WM
Oranjes emotionaler Treffer zunichte gemacht – Marokko und Niederlande im Elfmeterschießen
Das erste echte K.-o.-Duell der WM-Achtelfinale bestreiten die Niederlande gegen Marokko, nachdem beide Teams nach einem dramatischen späten Ausgleich nun ausgeglichen sind. Cody Gakpos Treffer in der 71. Minute, der nach einer Flanke von Summerville ins Netz ging, brachte die Oranje in Führung – doch Marokko egalisierte in der Nachspielzeit. Der niederländische Flügelspieler sank nach dem Tor auf die Knie und blickte zum Himmel, eine Geste, die seine Trauer um den Verlust seines Säuglings während einer risikoreichen Schwangerschaft zum Ausdruck brachte.

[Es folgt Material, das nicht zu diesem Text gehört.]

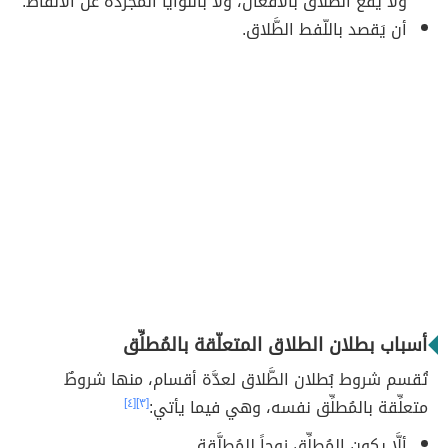
ولا يقع الطَّلاق بالأفعال، ولا بالنَّوايا المجرَّدة عن الألفاظ.
أن يَقصد باللّفط الطَّلاق.
أسباب بطلان الطلاق المتعلّقة بالمُطلِّق
تُقسم شروط بُطلان الطَّلاق لعدَّة أقسام، منها شروطٌ
متعلِّقة بالمُطلِّق نفسه، وهي فيما يأتي:
[٣]
[٤]
ألَّا يكون المُطلِّق زوجاً للمُطلَّقة.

Marokko hatte die zweite Halbzeit dominiert, und ein 0:1 hing vor der Pause in der Luft. Die Atlaslöwen kontrollierten Ballbesitz und Raum, während die Niederlande kaum gefährliche Angriffe zustande brachten. Ronald Koemans Team wirkte unkoordiniert, konnte keine Pässe kombinieren oder klare Torchancen herausspielen.
Der Wendepunkt kam in der 71. Minute, als Jeremie Frimpong einen diagonalen Pass zu Xavi Simons spielte, dessen Flanke Gakpo erreichte. Der PSV-Stürmer kontrollierte den Ball mit einer halben Drehung und schoss aus knapp außerhalb des Strafraums an Yassine Bounou vorbei. Das Tor löste wilde Feiern aus, Gakpo kniete sofort nieder und zeigte mit einer Geste zum Himmel, die seine Teamkollegen und das Betreuerteam spontan zu ihm eilen ließ.
Marokkos Ausgleich fiel in der 90. Minute. Bei einer Standardsituation spielte Ayoub El Kaabi den Ball weiter, und Nayef Aguerds Kopfball landete bei eingewechselten Aymen Talbi, der ungestört zum 1:1 köpfen konnte. Der Ex-Club-Brugge-Verteidiger glich aus und schickte das Spiel in die Verlängerung.
Verbruggen hatte bereits zuvor eine wichtige Parade für die Niederlande vollbracht, als er in der 58. Minute einen kräftigen Kopfball von Ayoub El Kaabi über die Latte lenkte. Die Reflexe des Anderlechter Torhüters hielten die Oranje in der Partie, während Marokko das Spiel dominierte.
Die erste Halbzeit der Verlängerung begann mit beiden Teams, die Anzeichen von Erschöpfung zeigten. Marokko preschte hoch, hatte aber nicht mehr die Schärfe wie zuvor, während die Niederlande Mühe hatten, nach der emotionalen Achterbahn von Gakpos Tor und Marokkos schnellem Ausgleich ihre Fassung wiederzufinden.
Koemans zwei taktische Wechsel zur Halbzeit – die Einwechslungen von Wout Weghorst und Xavi Simons – belebten Oranjes Angriff neu. Die Veränderungen trugen fast sofort Früchte, als Weghorst einen Kopfball gewann, der zu einer Flanke von Summerville und schließlich Gakpos Tor führte.
Als der Schlusspfiff näher rückte, war die Spannung im Stadion greifbar. Beide Teams hatten in den letzten Momenten Chancen, doch keine konnte den Durchbruch erzielen. Der Schiedsrichter entschied auf Verlängerung, und damit stand fest: Das erste K.-o.-Spiel des Turniers würde im Elfmeterschießen entschieden werden.
Das emotionale Gewicht des Abends reichte weit über das Spielfeld hinaus. Cody Gakpos privater Schmerz, der wenige Tage zuvor öffentlich wurde, überschattete die Freude über sein Tor. Lies Vandenberghe schrieb, dass der Kummer des Spielers die zuvor um Jeremy Doku entstandene Kontroverse in ein neues Licht rückte und den Abend zu einer Nacht mit tiefen menschlichen Dimensionen machte.